[Stored items]
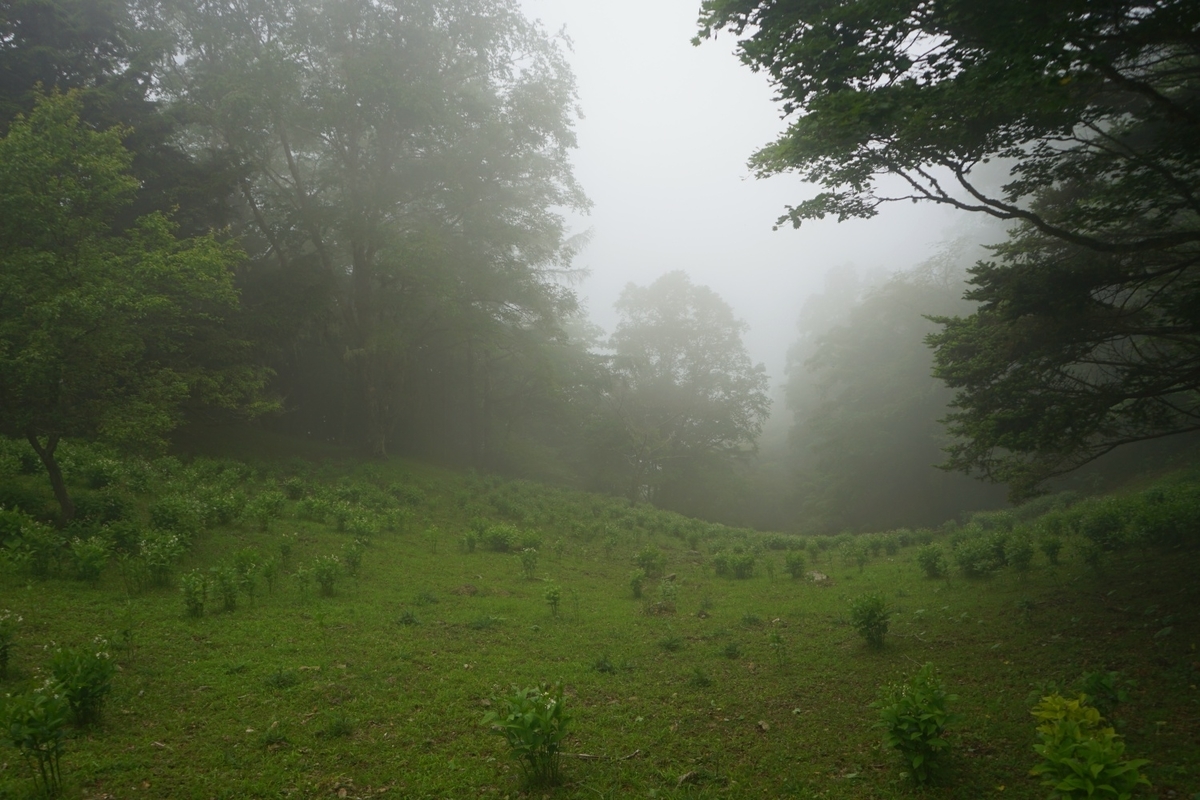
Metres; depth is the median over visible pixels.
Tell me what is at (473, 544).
shrub
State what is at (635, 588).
shrub
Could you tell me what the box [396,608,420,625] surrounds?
grass tuft
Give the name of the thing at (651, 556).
shrub
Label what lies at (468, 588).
bare soil patch
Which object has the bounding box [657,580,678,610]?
shrub
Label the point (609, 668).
plant
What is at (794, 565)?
shrub
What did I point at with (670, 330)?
tree
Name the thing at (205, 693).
grass field
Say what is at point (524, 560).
shrub
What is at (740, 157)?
sky
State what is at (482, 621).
grass tuft
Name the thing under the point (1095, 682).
shrub
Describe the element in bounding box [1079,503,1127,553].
shrub
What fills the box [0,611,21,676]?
shrub
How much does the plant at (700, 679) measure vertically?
0.167 m
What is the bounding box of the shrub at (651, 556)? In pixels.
[634,546,665,577]
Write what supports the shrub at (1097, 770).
on the grass field
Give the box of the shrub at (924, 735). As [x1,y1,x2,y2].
[874,663,957,784]
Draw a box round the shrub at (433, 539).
[423,524,441,552]
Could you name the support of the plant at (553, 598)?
on the grass field
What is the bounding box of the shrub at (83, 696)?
[46,639,116,726]
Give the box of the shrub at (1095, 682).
[1080,669,1129,718]
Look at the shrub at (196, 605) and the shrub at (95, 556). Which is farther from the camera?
the shrub at (95, 556)
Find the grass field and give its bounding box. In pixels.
[0,432,1199,799]
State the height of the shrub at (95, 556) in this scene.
0.505 m
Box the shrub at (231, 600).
[212,562,240,611]
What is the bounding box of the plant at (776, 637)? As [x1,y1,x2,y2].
[768,630,788,667]
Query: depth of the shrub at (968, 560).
11.95 m
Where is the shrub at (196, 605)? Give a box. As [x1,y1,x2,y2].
[179,570,207,616]
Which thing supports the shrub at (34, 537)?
on the grass field
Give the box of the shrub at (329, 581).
[310,554,341,596]
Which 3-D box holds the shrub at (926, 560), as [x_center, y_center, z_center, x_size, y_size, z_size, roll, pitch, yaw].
[4.457,2.167,12.487,0.507,0.499,0.532,0,-1,3]
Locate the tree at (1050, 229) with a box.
[698,0,1199,495]
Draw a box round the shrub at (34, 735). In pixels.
[1,680,70,797]
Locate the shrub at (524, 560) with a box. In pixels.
[519,547,539,578]
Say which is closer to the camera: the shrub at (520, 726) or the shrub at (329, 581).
the shrub at (520, 726)
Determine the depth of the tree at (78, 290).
11.76 m
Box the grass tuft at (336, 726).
[323,712,354,738]
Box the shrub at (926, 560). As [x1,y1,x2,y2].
[916,544,947,578]
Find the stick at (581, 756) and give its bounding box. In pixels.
[568,748,640,763]
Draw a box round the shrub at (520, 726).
[485,681,572,788]
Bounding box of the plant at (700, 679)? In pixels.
[687,666,712,687]
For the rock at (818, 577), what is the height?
0.174 m
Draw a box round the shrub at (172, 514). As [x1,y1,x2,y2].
[147,494,202,534]
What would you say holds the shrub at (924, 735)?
on the grass field
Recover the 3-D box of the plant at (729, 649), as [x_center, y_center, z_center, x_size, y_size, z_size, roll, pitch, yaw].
[1.069,2.038,7.639,0.258,0.195,0.271,0,-1,3]
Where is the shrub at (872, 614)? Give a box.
[848,591,891,649]
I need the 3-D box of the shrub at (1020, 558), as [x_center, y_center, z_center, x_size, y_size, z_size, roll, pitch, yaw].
[5.196,1.914,11.561,0.446,0.549,0.452,-1,-1,25]
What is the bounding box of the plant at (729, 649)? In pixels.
[720,640,742,658]
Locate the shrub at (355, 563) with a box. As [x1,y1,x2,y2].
[342,541,364,576]
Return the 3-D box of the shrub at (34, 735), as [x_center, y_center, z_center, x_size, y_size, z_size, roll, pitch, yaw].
[-2.528,1.541,4.144,0.384,0.582,0.391,0,-1,3]
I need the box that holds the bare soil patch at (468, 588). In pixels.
[452,582,478,595]
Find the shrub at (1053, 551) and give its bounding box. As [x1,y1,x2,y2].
[1040,534,1062,565]
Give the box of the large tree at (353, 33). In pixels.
[148,0,592,461]
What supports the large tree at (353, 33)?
on the grass field
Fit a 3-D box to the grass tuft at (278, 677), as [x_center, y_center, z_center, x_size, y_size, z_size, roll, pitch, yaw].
[-2.166,1.880,6.338,0.291,0.150,0.291,0,-1,3]
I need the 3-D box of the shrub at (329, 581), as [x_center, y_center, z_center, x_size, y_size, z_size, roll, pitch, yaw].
[-2.982,1.912,10.132,0.455,0.497,0.450,0,-1,16]
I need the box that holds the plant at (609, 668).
[590,654,616,673]
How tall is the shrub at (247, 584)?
0.578 m
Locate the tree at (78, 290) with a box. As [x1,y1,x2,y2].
[0,86,272,522]
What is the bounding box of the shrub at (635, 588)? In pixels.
[627,569,646,598]
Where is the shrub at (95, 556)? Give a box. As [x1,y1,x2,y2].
[69,536,110,581]
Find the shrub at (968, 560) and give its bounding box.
[951,535,1001,577]
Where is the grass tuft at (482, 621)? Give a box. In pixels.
[469,614,500,629]
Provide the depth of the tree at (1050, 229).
8.33 m
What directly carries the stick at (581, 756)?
on the grass field
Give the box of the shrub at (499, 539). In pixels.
[479,522,520,552]
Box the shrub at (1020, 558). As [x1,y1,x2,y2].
[1005,532,1035,572]
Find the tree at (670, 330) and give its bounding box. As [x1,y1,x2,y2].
[602,273,765,514]
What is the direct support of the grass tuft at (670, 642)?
on the grass field
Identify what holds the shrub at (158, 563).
on the grass field
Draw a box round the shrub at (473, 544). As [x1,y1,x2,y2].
[460,527,481,552]
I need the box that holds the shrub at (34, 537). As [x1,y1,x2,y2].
[1,512,61,577]
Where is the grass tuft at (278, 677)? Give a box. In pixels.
[263,666,300,688]
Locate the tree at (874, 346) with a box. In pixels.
[783,248,997,533]
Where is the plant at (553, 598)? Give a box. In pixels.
[542,581,561,617]
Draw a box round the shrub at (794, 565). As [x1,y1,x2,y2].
[784,551,806,578]
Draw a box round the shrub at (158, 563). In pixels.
[137,533,185,588]
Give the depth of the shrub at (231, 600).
8.79 m
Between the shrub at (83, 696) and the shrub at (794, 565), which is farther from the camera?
the shrub at (794, 565)
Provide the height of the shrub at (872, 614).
0.519 m
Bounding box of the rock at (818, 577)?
[807,570,830,583]
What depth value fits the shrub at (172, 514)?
12.22 m
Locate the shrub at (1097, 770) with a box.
[1029,690,1151,799]
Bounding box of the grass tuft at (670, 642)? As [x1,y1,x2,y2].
[657,633,683,651]
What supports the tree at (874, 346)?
on the ground
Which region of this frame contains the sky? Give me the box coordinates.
[519,0,986,386]
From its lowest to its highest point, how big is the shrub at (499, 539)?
0.508 m
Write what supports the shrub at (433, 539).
on the grass field
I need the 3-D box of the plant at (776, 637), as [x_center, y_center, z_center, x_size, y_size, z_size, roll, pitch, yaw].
[1.376,1.932,7.194,0.213,0.359,0.229,-1,-1,28]
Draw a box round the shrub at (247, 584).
[225,550,258,605]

TASK TO CARRY OUT >>
Where an entry holds a picture, leave the picture out and output the rest exactly.

SOLUTION FOR THIS EXERCISE >>
Metres; depth is the median over visible pixels.
Tell me what is at (473, 544).
shrub
State what is at (635, 588).
shrub
Could you tell me what the box [396,608,420,625] surrounds?
grass tuft
Give the name of the thing at (651, 556).
shrub
Label what lies at (468, 588).
bare soil patch
Which object has the bounding box [657,580,678,610]?
shrub
Label the point (609, 668).
plant
What is at (794, 565)?
shrub
What did I point at with (670, 330)?
tree
Name the thing at (205, 693).
grass field
Say what is at point (524, 560).
shrub
What is at (740, 157)?
sky
State what is at (482, 621).
grass tuft
Name the thing under the point (1095, 682).
shrub
Describe the element in bounding box [1079,503,1127,553].
shrub
What fills the box [0,611,21,676]?
shrub
How much does the plant at (700, 679) measure vertically?
0.167 m
What is the bounding box of the shrub at (651, 556)? In pixels.
[634,546,665,577]
Write what supports the shrub at (1097, 770).
on the grass field
Give the box of the shrub at (924, 735). As [x1,y1,x2,y2].
[874,663,957,784]
Draw a box round the shrub at (433, 539).
[423,524,441,552]
Could you name the support of the plant at (553, 598)?
on the grass field
What is the bounding box of the shrub at (83, 696)?
[46,639,116,726]
Give the box of the shrub at (1095, 682).
[1080,669,1129,718]
Look at the shrub at (196, 605) and the shrub at (95, 556). Which is farther from the camera?
the shrub at (95, 556)
Find the grass field and give its bounding box. In pixels.
[0,432,1199,799]
State the height of the shrub at (95, 556) in this scene.
0.505 m
Box the shrub at (231, 600).
[212,562,240,611]
What is the bounding box of the plant at (776, 637)? As [x1,y1,x2,y2].
[768,630,788,667]
Query: depth of the shrub at (968, 560).
11.95 m
Where is the shrub at (196, 605)? Give a box. As [x1,y1,x2,y2].
[179,570,207,616]
Which thing supports the shrub at (34, 537)?
on the grass field
Give the box of the shrub at (329, 581).
[310,554,341,596]
Which 3-D box holds the shrub at (926, 560), as [x_center, y_center, z_center, x_size, y_size, z_size, roll, pitch, yaw].
[4.457,2.167,12.487,0.507,0.499,0.532,0,-1,3]
Locate the tree at (1050, 229) with a box.
[698,0,1199,495]
Draw a box round the shrub at (34, 735). In pixels.
[1,680,70,797]
Locate the shrub at (524, 560) with a box. In pixels.
[519,547,539,578]
Say which is closer to the camera: the shrub at (520, 726) or the shrub at (329, 581).
the shrub at (520, 726)
Determine the depth of the tree at (78, 290).
11.76 m
Box the grass tuft at (336, 726).
[323,712,354,738]
Box the shrub at (926, 560). As [x1,y1,x2,y2].
[916,544,947,578]
Find the stick at (581, 756) and give its bounding box. In pixels.
[568,748,640,763]
Draw a box round the shrub at (520, 726).
[485,681,572,788]
Bounding box of the plant at (700, 679)? In pixels.
[687,666,712,687]
For the rock at (818, 577), what is the height?
0.174 m
Draw a box round the shrub at (172, 514). As [x1,y1,x2,y2].
[147,494,202,534]
What would you say holds the shrub at (924, 735)?
on the grass field
Recover the 3-D box of the plant at (729, 649), as [x_center, y_center, z_center, x_size, y_size, z_size, roll, pitch, yaw].
[1.069,2.038,7.639,0.258,0.195,0.271,0,-1,3]
Where is the shrub at (872, 614)? Give a box.
[848,591,891,649]
I need the 3-D box of the shrub at (1020, 558), as [x_center, y_center, z_center, x_size, y_size, z_size, roll, pitch, yaw].
[5.196,1.914,11.561,0.446,0.549,0.452,-1,-1,25]
What is the bounding box of the plant at (729, 649)? In pixels.
[720,640,742,658]
Locate the shrub at (355, 563) with a box. As [x1,y1,x2,y2].
[342,541,364,576]
Return the 3-D box of the shrub at (34, 735), as [x_center, y_center, z_center, x_size, y_size, z_size, roll, pitch, yaw].
[-2.528,1.541,4.144,0.384,0.582,0.391,0,-1,3]
I need the box that holds the bare soil patch at (468, 588). In pixels.
[452,582,478,595]
Find the shrub at (1053, 551) and give its bounding box. As [x1,y1,x2,y2].
[1040,534,1062,565]
Give the box of the large tree at (353, 33). In pixels.
[148,0,592,461]
What supports the large tree at (353, 33)?
on the grass field
Fit a 3-D box to the grass tuft at (278, 677), as [x_center, y_center, z_center, x_size, y_size, z_size, roll, pitch, yaw].
[-2.166,1.880,6.338,0.291,0.150,0.291,0,-1,3]
I need the 3-D box of the shrub at (329, 581), as [x_center, y_center, z_center, x_size, y_size, z_size, roll, pitch, yaw].
[-2.982,1.912,10.132,0.455,0.497,0.450,0,-1,16]
I need the box that holds the plant at (609, 668).
[590,654,616,673]
How tall is the shrub at (247, 584)?
0.578 m
Locate the tree at (78, 290) with a box. As [x1,y1,x2,y2].
[0,86,272,522]
What is the bounding box of the shrub at (635, 588)? In pixels.
[627,569,646,598]
Where is the shrub at (95, 556)? Give a box. As [x1,y1,x2,y2].
[69,536,110,581]
Find the shrub at (968, 560) and give its bounding box.
[951,535,1001,577]
Where is the grass tuft at (482, 621)? Give a box. In pixels.
[469,614,500,629]
Provide the depth of the tree at (1050, 229).
8.33 m
What directly carries the stick at (581, 756)?
on the grass field
Give the box of the shrub at (499, 539). In pixels.
[479,522,520,552]
Box the shrub at (1020, 558). As [x1,y1,x2,y2].
[1005,532,1035,572]
Find the tree at (670, 330) and give its bounding box. As [x1,y1,x2,y2].
[602,273,765,514]
What is the direct support of the grass tuft at (670, 642)?
on the grass field
Identify what holds the shrub at (158, 563).
on the grass field
Draw a box round the shrub at (473, 544). As [x1,y1,x2,y2].
[460,527,481,552]
I need the box that holds the shrub at (34, 537). As [x1,y1,x2,y2].
[1,512,61,577]
Where is the grass tuft at (278, 677)? Give a box. In pixels.
[263,666,300,688]
Locate the tree at (874, 346) with a box. In pixels.
[783,248,997,533]
Where is the plant at (553, 598)? Give a box. In pixels.
[542,581,561,617]
Draw a box round the shrub at (794, 565). As [x1,y1,x2,y2].
[784,551,806,578]
Draw a box round the shrub at (158, 563). In pixels.
[137,533,185,588]
Give the depth of the shrub at (231, 600).
8.79 m
Between the shrub at (83, 696) and the shrub at (794, 565), which is farther from the camera?
the shrub at (794, 565)
Provide the height of the shrub at (872, 614).
0.519 m
Bounding box of the rock at (818, 577)?
[807,570,830,583]
What depth value fits the shrub at (172, 514)?
12.22 m
Locate the shrub at (1097, 770) with a box.
[1029,690,1151,799]
Bounding box of the grass tuft at (670, 642)? As [x1,y1,x2,y2].
[657,633,683,651]
What supports the tree at (874, 346)?
on the ground
Which region of this frame contains the sky? Give me the box coordinates.
[519,0,986,386]
From its lowest to its highest point, how big is the shrub at (499, 539)?
0.508 m
Write what supports the shrub at (433, 539).
on the grass field
I need the 3-D box of the plant at (776, 637), as [x_center, y_center, z_center, x_size, y_size, z_size, roll, pitch, yaw].
[1.376,1.932,7.194,0.213,0.359,0.229,-1,-1,28]
Draw a box round the shrub at (247, 584).
[225,550,258,605]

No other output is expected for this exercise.